People voted across government territory at more than 7,000 polling stations, including for the first time in former rebel bastions that the army has recaptured over the last two years.
Assad’s opponents denounced the vote as a farce, nearly a decade into a war that has killed hundreds of thousands of people and made millions refugees.
The elections, originally set for April, were postponed twice due to the coronavirus pandemic. At a polling station in the capital Damascus, many voters - who were disinfected upon arrival - said they were worried about the rising costs of living.

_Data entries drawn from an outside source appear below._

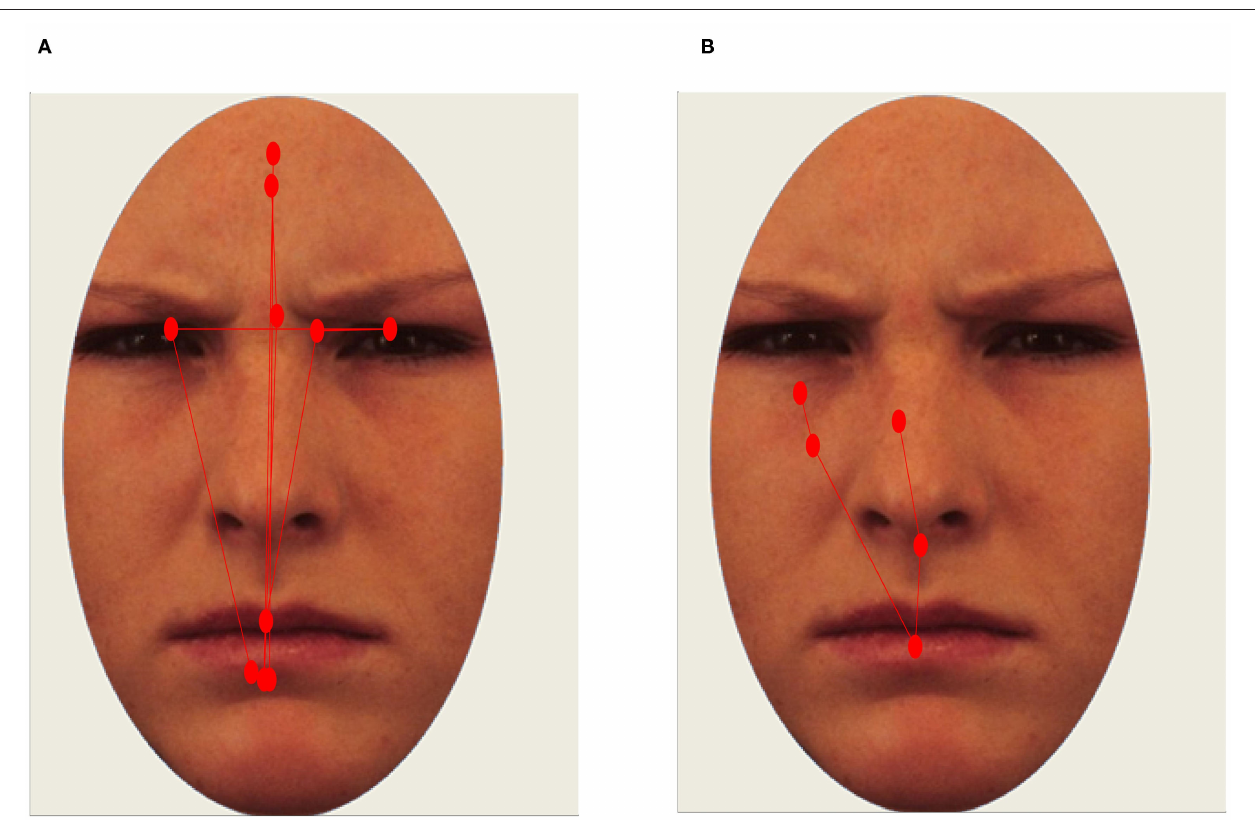
FIGURE 2 | Example of a long scanpath [ (A) ; scanpath length and RMS values above 75th percentile. Healthy participant] and restricted scanpath [ (B) ; scanpath length and RMS values below 25th percentile. Participant with SAD]. Red circles represent fixations.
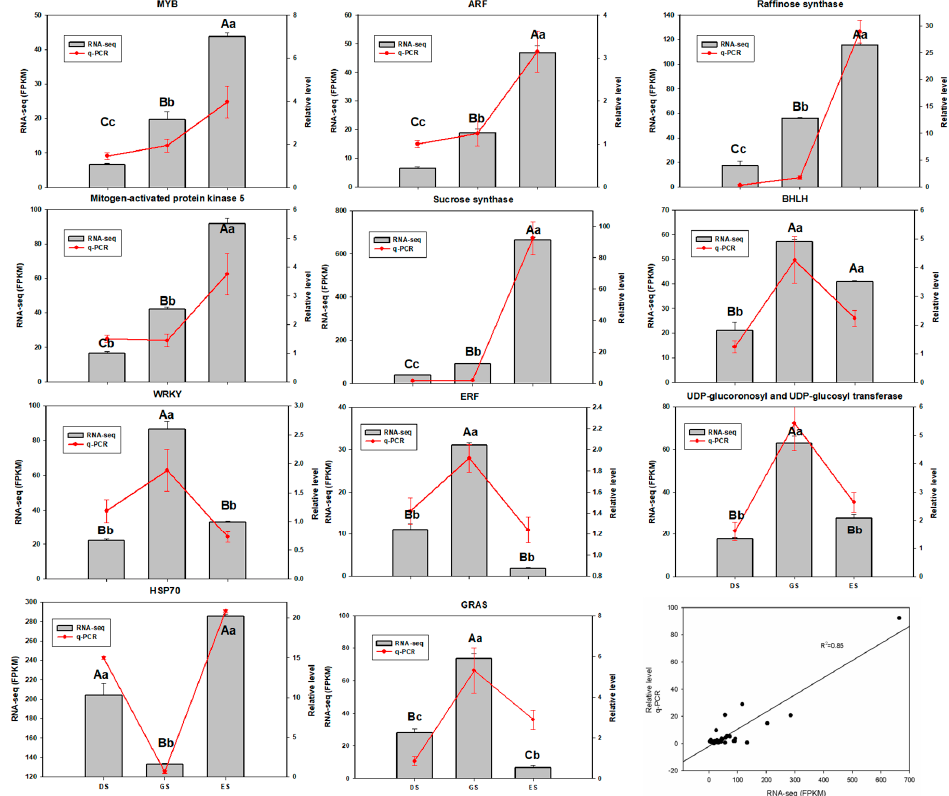
Figure 9. The expression of 11 DEGs and comparison between qRT − PCR and RNA − seq. Note: Different capital letters indicate significant differences among different stages of RNA-seq; different lowercase letters indicate significant differences among different stages of qRT −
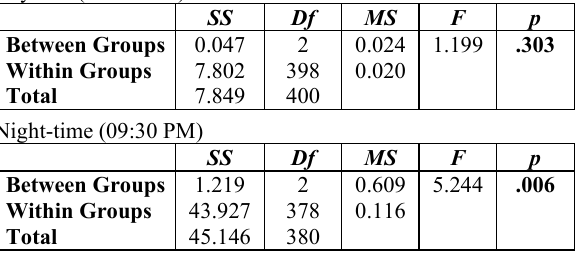
Table 4. ANOVA summary for daytime and night-time, where SS is the sum of squares, df is the degree of freedom, MS is the mean square, F is the F-statistics, and p is the probability value In particular, results show that at night, we can reject the null hypothesis, and that the three classes of ventilation corridors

“We have to find a solution for the living conditions,” said Samer Mahmoud, who owns a clothing shop.
“God willing, I hope we overcome these sanctions,” said Mouna Sukkar after casting her ballot.
More than 1,600 candidates, many prominent businessmen, were competing for 250 MP seats in the third such election since the conflict erupted in 2011. No surprises were expected in the vote that marked Assad’s second decade in power, with no real opposition to the ruling Baath party and its allies.
The Syrian National Coalition, an opposition bloc based in Turkey that had Western backing, called it a “theatrical election by the Assad regime” with millions uprooted or in exile.In the town of Douma, in the eastern suburbs of Damascus where a fierce army offensive snuffed out insurgents in 2018, candidate banners hung in front of piles of rubble, collapsed rooftops and buildings pockmarked with bullets.
Dozens of people crowded a polling station where a portrait of a smiling Assad covered a wall.
“I came to vote...because we want to live in safety and for the rising prices to go down. There’s a big turnout,” said Ziad, a resident who fled and returned some two years ago. In 2016, when the town was rocked by fighting, he had cast his ballot in Damascus.
The town was the site of a suspected poison gas attack that killed dozens of people in 2018 and prompted Western missile strikes. Damascus and Moscow denied any chemical attack took place.
Thanks to help from Russia and Iran, Assad holds more of Syria than at any time in the war, with the northeast in Kurdish hands, and rebels now confined to a northwest corner near the Turkish border.
But the battered economy is sinking deeper into trouble, hit also by a financial meltdown in Lebanon that choked off dollars and the toughest U.S. sanctions yet imposed last month.
Washington says the goal is to hold Assad to account. Damascus blames them for the hardship, as soaring prices and a fall in the value of the currency makes life harder for Syrians.